Below are some entries. Copy their lines exactly, beginning with the line that contains "Кто сейчас на конференции" and continuing through the line that contains "Удалить cookies", and include both of those lines.

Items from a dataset
--------------------
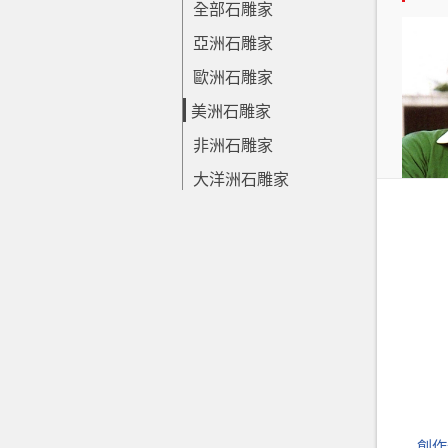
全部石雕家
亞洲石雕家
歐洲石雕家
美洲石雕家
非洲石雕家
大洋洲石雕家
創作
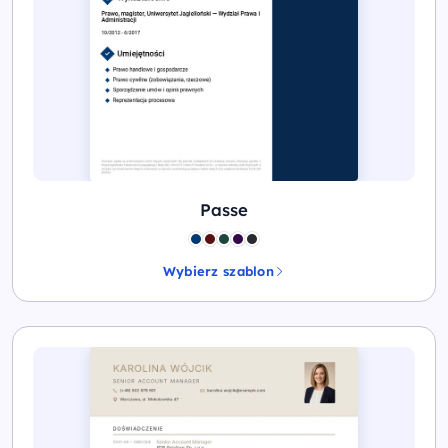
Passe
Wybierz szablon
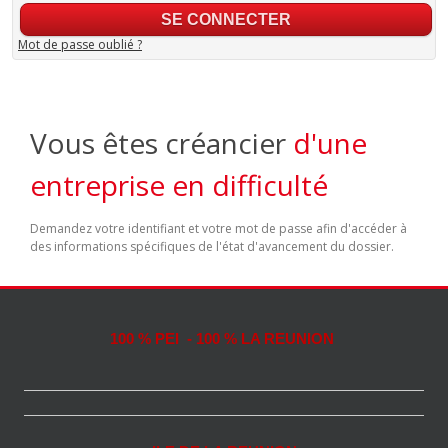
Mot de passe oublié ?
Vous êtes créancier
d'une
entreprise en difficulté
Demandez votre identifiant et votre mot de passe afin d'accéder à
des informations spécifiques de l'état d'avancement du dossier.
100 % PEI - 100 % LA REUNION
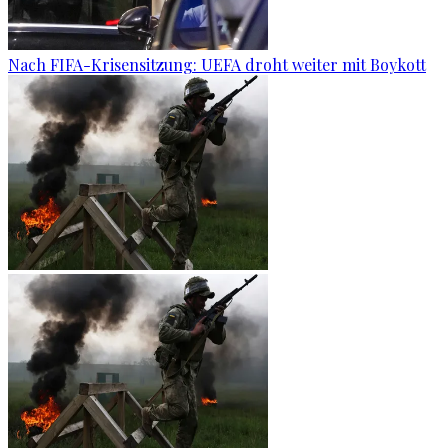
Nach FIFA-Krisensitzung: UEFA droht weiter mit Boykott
--------------------
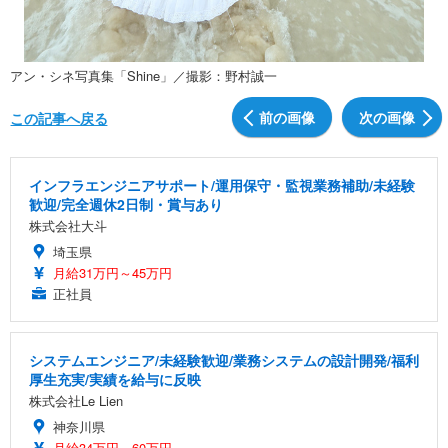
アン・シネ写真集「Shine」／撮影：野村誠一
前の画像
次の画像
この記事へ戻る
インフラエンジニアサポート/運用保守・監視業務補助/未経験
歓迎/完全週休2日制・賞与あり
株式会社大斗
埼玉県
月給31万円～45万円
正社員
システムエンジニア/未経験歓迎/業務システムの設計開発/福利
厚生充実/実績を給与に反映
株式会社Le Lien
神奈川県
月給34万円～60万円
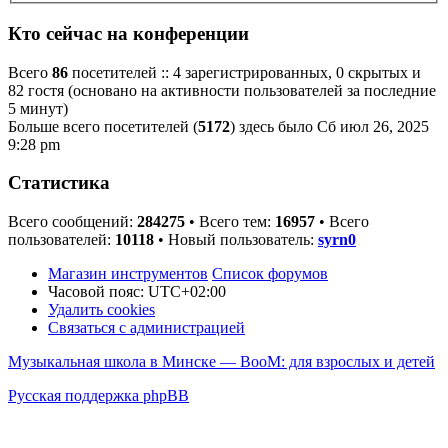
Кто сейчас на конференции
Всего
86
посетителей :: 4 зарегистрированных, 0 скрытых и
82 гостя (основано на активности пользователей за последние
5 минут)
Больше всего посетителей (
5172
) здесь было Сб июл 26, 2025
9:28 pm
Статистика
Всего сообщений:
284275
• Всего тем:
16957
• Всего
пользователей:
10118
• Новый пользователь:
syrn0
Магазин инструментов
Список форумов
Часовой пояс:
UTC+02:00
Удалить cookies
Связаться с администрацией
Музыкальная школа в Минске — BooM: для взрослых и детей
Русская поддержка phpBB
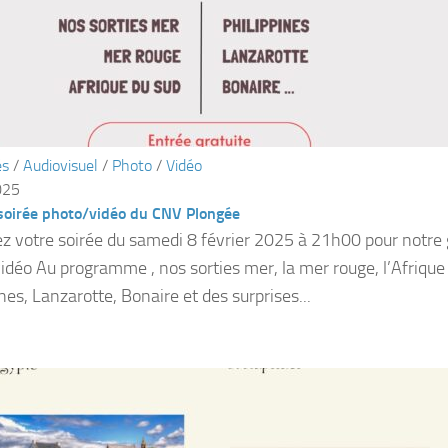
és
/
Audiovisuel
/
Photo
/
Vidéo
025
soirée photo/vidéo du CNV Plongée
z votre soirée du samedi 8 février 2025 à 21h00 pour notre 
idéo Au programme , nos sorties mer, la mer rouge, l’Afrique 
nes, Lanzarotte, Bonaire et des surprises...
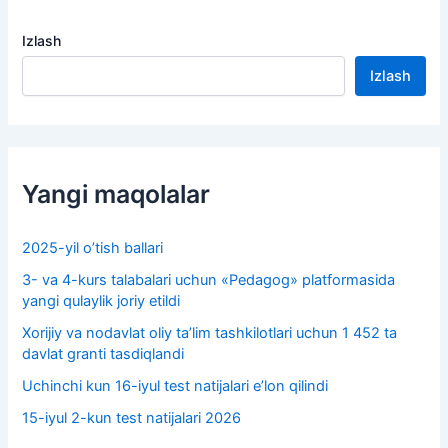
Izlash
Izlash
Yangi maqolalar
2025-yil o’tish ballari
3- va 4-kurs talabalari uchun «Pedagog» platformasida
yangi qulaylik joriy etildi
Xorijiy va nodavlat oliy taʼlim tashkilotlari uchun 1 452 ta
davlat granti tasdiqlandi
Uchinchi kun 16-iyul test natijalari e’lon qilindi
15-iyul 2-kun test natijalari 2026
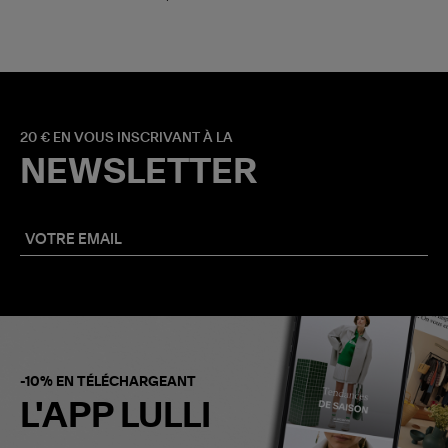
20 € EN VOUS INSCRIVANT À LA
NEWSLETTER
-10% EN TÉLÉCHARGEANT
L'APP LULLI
--------------------
:: Exercise solution ::
Кто сейчас на конференции
Всего
86
посетителей :: 4 зарегистрированных, 0 скрытых и
82 гостя (основано на активности пользователей за последние
5 минут)
Больше всего посетителей (
5172
) здесь было Сб июл 26, 2025
9:28 pm
Статистика
Всего сообщений:
284275
• Всего тем:
16957
• Всего
пользователей:
10118
• Новый пользователь:
syrn0
Магазин инструментов
Список форумов
Часовой пояс:
UTC+02:00
Удалить cookies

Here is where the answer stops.